#### Provided information:
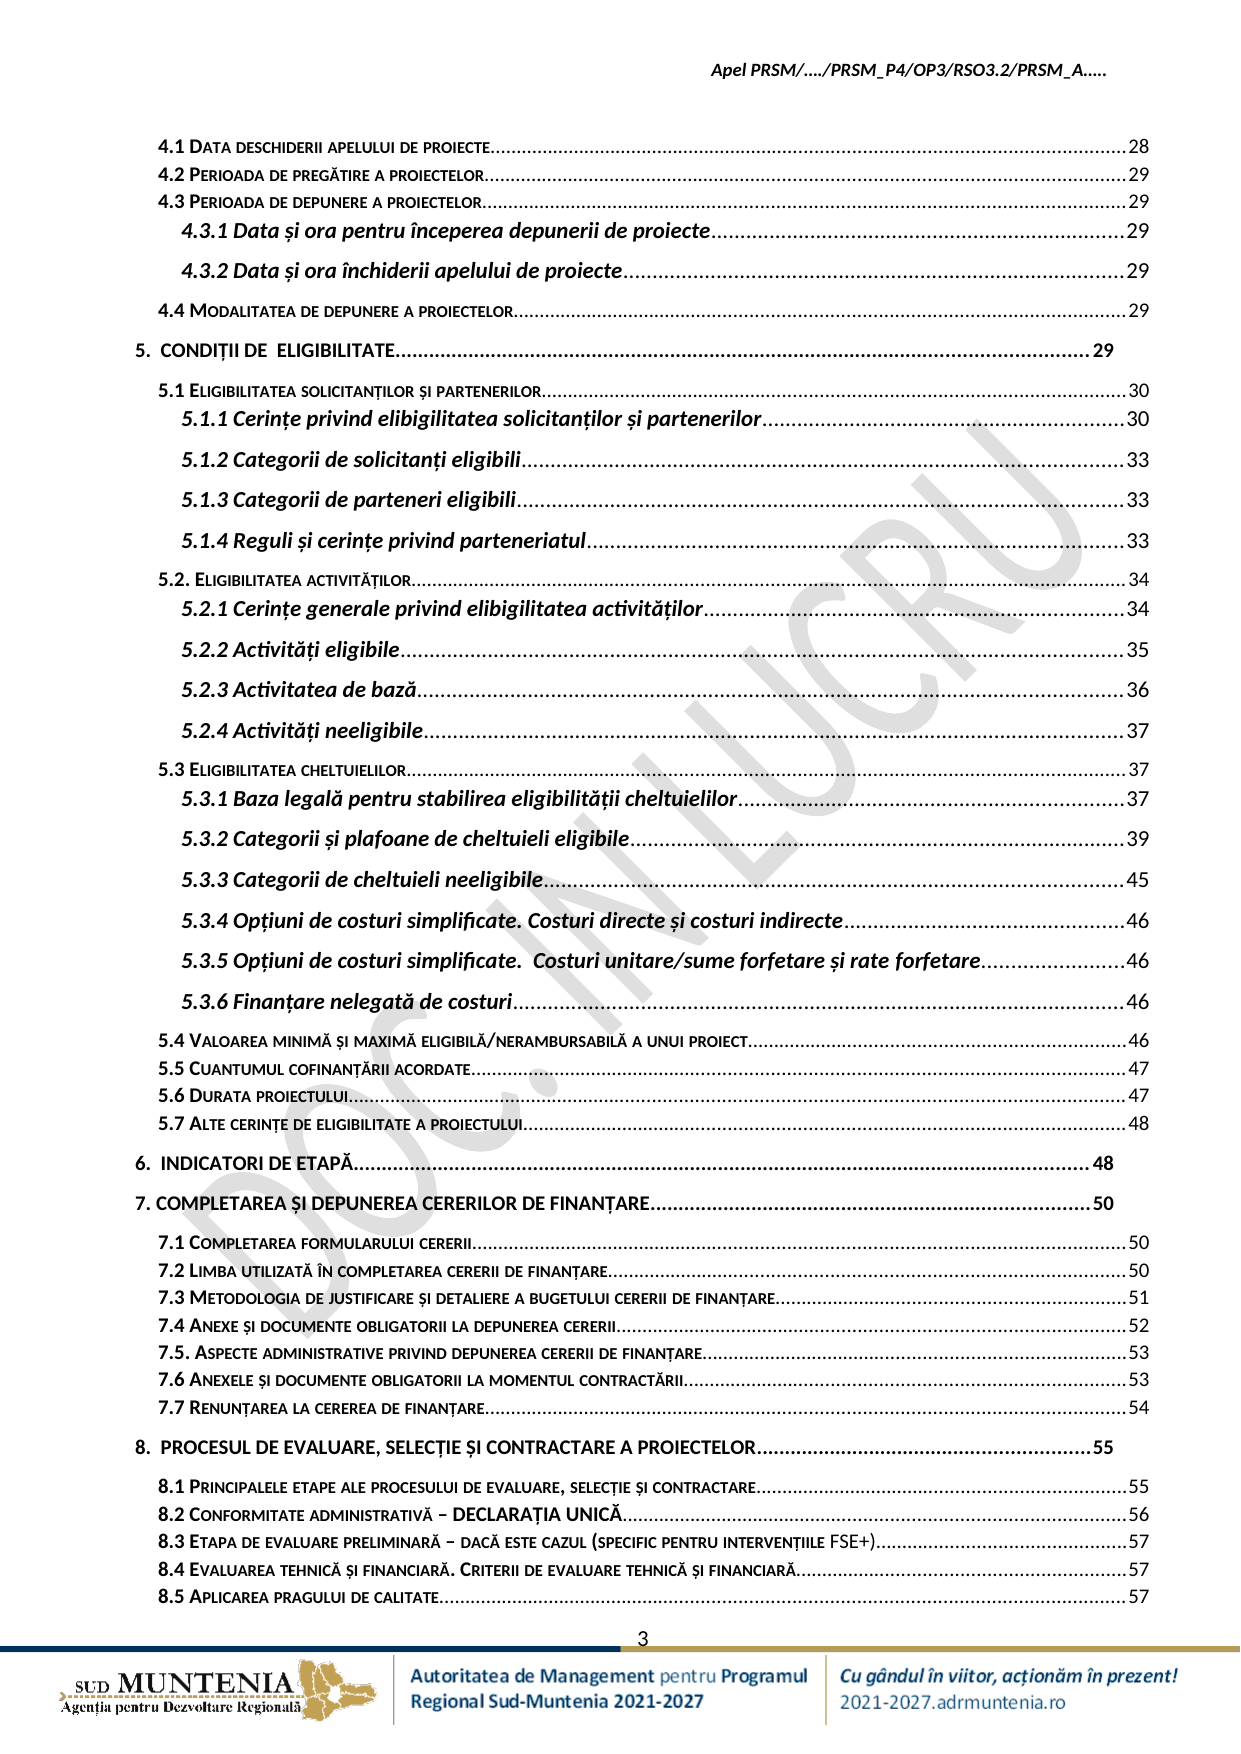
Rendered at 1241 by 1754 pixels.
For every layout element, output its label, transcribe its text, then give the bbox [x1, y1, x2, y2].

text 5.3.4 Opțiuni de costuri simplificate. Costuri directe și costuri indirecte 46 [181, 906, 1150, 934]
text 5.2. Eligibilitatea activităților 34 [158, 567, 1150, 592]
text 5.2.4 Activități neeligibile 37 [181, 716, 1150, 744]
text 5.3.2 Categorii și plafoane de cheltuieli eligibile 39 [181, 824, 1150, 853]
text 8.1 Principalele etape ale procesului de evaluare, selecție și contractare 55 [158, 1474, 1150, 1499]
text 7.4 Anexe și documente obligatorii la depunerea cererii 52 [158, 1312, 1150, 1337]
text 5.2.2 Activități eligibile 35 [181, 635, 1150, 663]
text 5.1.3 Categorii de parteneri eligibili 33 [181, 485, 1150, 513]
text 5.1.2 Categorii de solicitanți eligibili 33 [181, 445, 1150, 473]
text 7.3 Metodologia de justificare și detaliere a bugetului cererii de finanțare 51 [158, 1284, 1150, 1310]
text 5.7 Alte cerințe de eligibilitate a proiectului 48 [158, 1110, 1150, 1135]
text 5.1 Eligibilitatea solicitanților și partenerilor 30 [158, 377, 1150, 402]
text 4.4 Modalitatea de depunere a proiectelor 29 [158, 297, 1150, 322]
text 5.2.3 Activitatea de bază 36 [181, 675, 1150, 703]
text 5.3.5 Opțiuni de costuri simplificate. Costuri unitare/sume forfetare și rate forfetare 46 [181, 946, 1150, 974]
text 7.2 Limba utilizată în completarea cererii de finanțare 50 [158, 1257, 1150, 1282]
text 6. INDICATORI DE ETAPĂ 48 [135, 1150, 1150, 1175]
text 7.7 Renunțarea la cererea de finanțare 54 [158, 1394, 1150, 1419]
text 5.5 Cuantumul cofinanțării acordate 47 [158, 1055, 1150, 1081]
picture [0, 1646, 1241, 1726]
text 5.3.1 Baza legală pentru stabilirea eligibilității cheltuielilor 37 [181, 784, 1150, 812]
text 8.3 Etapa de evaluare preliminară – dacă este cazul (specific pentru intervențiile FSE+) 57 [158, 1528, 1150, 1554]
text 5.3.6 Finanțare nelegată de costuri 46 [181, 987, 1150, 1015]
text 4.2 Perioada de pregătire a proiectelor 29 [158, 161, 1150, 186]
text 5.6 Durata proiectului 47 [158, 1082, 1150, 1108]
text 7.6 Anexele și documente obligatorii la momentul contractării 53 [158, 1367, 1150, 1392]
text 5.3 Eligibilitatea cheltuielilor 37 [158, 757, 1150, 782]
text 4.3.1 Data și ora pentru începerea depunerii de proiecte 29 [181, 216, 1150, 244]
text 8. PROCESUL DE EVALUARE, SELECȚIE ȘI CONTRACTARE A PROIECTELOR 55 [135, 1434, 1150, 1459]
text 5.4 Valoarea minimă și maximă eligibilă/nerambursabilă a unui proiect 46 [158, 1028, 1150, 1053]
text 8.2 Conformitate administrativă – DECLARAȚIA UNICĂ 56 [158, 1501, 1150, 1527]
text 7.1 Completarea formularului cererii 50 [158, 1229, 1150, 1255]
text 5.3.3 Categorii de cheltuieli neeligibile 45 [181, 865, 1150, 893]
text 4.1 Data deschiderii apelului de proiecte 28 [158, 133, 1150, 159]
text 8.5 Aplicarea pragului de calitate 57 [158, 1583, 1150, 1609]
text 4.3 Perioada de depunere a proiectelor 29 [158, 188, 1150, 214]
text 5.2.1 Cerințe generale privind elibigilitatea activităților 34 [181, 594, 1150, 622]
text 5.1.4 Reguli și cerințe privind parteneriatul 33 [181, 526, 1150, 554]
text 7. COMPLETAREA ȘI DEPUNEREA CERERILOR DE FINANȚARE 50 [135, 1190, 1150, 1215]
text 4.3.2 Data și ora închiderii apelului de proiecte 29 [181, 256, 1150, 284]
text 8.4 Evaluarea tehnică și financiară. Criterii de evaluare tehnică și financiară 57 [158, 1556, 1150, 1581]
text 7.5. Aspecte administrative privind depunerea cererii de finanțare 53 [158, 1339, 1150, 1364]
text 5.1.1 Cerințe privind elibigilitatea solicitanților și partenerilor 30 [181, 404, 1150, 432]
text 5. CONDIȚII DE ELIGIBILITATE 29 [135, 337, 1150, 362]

---

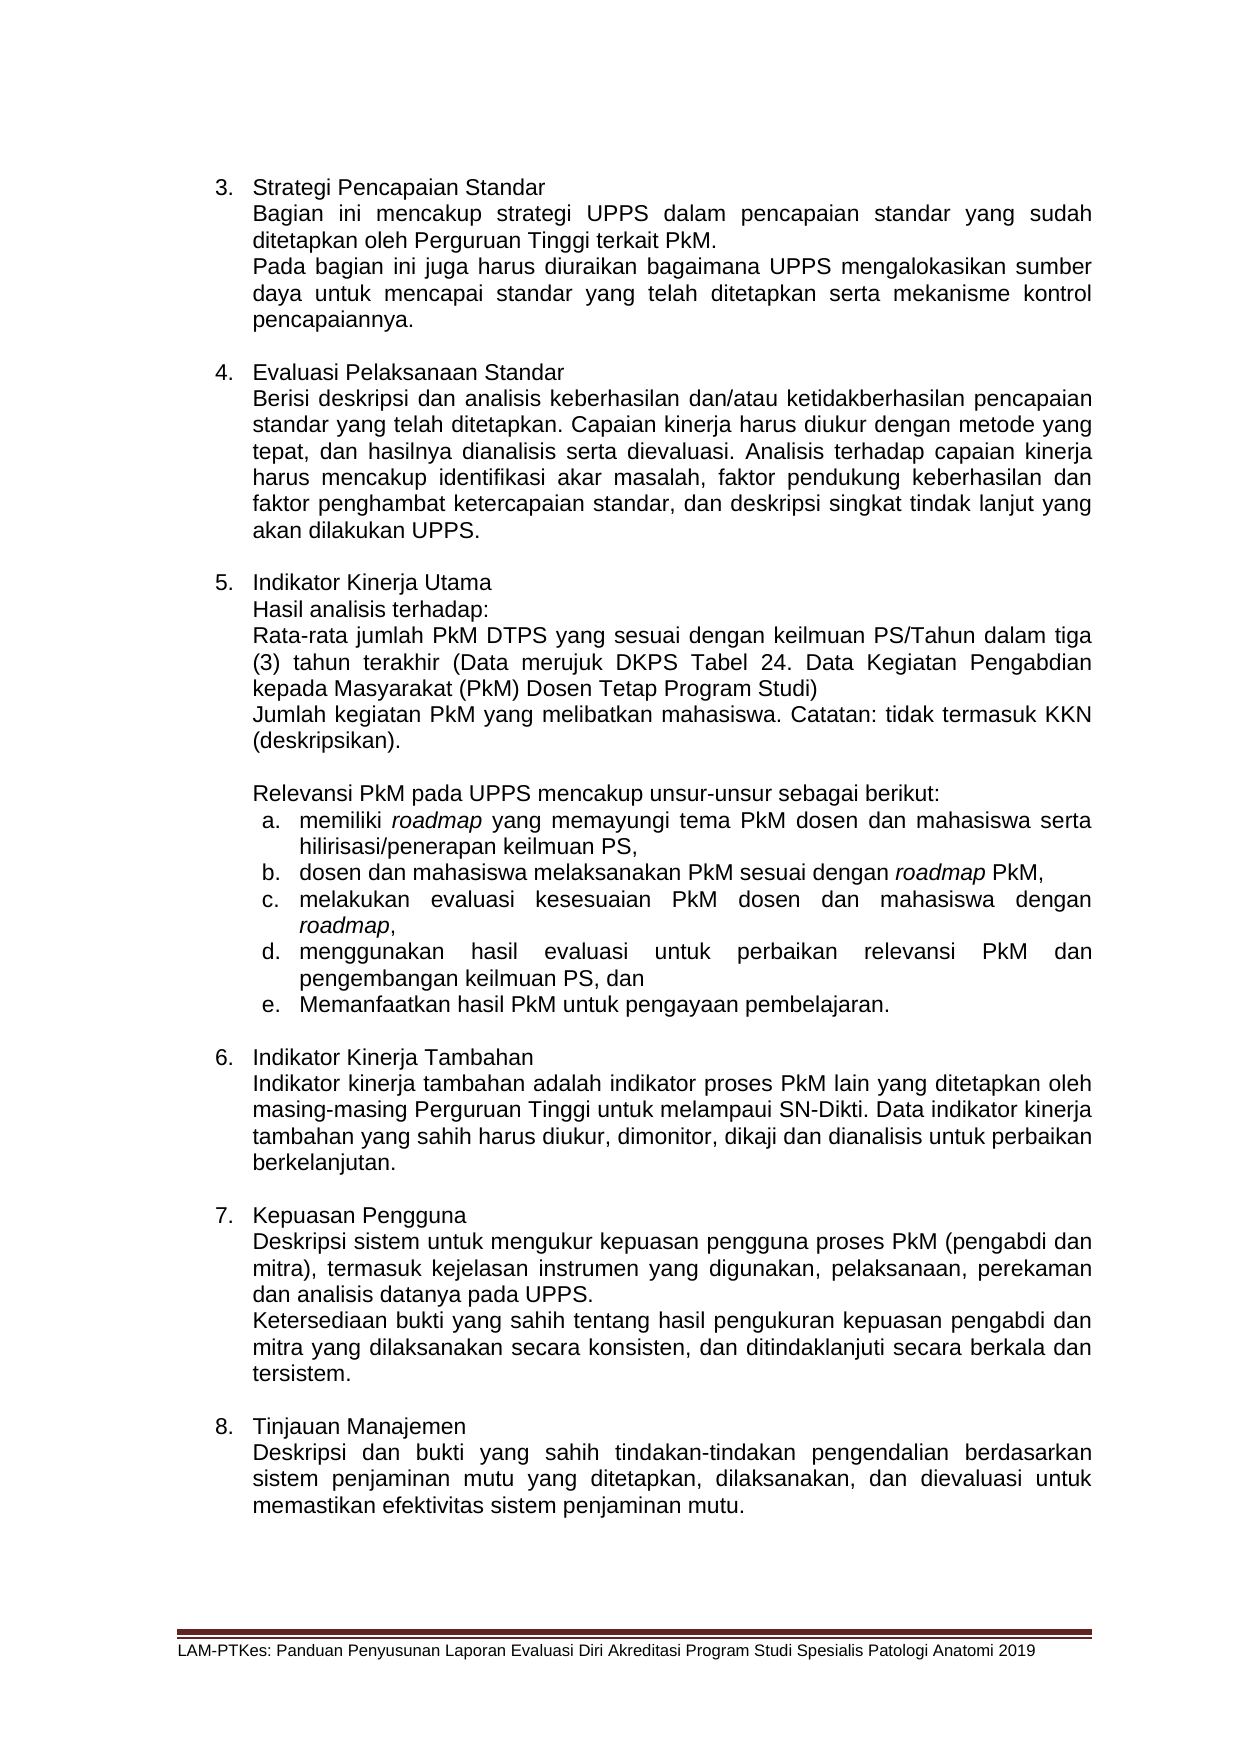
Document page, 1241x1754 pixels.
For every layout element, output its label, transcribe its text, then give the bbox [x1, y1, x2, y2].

#### Problem statement:
How many lines in the entries contain the string "pixels"? Answer with the number only.

#### Output of the exercise:
2